Pire, la connectivité se dégrade. « Certains pays n’ont plus de services directs. C’est le cas de la Grande-Bretagne et de l’Italie avec le Japon », déplore le consultant Mike Garratt, rappelant que 48 % des services maritimes sont exécutés par les consortia mettant hors-jeu de nouvelles compagnies.
La situation a incité les plus grands chargeurs à affréter leurs propres navires, à l’instar d’Ikea, Coca Cola, Home Depot ou Walmart, et d’autres à opérer différemment. « Le géant du textile Inditex (Pull and Bear, Zara, etc.) peut, en fonction de la rotation des navires, basculer 20 000 EVP d’un port à un autre », souligne Jordi Torrent.
L’affrètement en propre par des chargeurs fait réagir Michael Dibernardo, directeur marketing du port de Los Angeles. Ils occupent des places à quai et ne possèdent pas de dépôts pour les conteneurs vides, une des grandes problématiques des deux ports californiens jumeaux.
Pas d’amélioration en vue
Douze nouvelles compagnies ont fait leur apparition en 2021 à Los Angeles, qui va probablement exploser ses records cette année en dépassant le cap fatidique des 10 MEVP. « Les dépenses de consommation atteignent des niveaux incroyables et la demande restera soutenue jusqu’au deuxième trimestre 2022 », s’étonne Michael Dibernardo.

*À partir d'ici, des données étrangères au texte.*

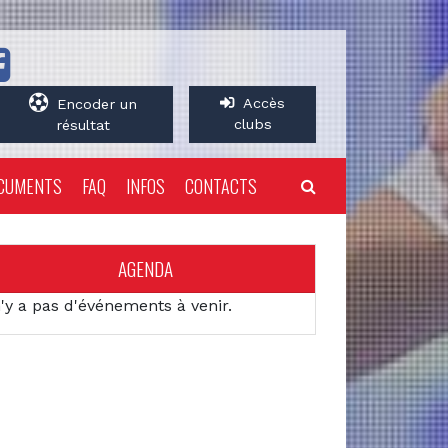
Accès
Encoder un
clubs
résultat
CUMENTS
FAQ
INFOS
CONTACTS
AGENDA
n'y a pas d'événements à venir.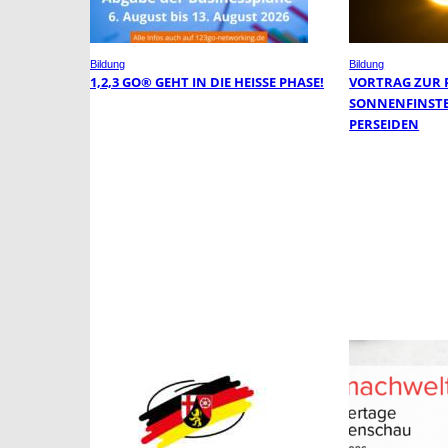
Bildung
Bildung
1,2,3 GO® GEHT IN DIE HEISSE PHASE!
VORTRAG ZUR 
SONNENFINSTE
PERSEIDEN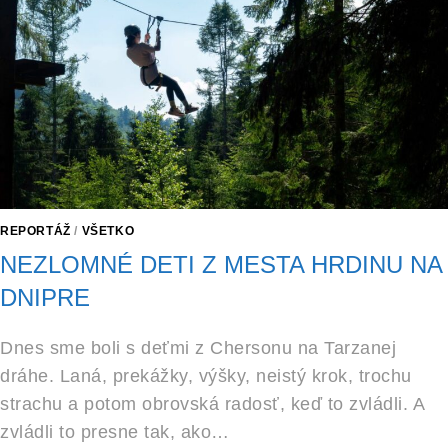
REPORTÁŽ
/
VŠETKO
NEZLOMNÉ DETI Z MESTA HRDINU NA
DNIPRE
Dnes sme boli s deťmi z Chersonu na Tarzanej
dráhe. Laná, prekážky, výšky, neistý krok, trochu
strachu a potom obrovská radosť, keď to zvládli. A
zvládli to presne tak, ako…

Recalés sur rade jusqu’à 20 jours, les navires déchargent tardivement les marchandises avec le risque pour certains distributeurs de rater leur principale fenêtre de ventes. Le représentant du port américain éclaire, par ailleurs, d’un jour nouveau le phénomène en faisant observer que le cycle de rotation du e-commerce est bien plus rapide que dans le commerce traditionnel. Le variant Omicron pourrait relancer l’infernale machine, les achats-paniques et l’anticipation dans la reconstitution des stocks.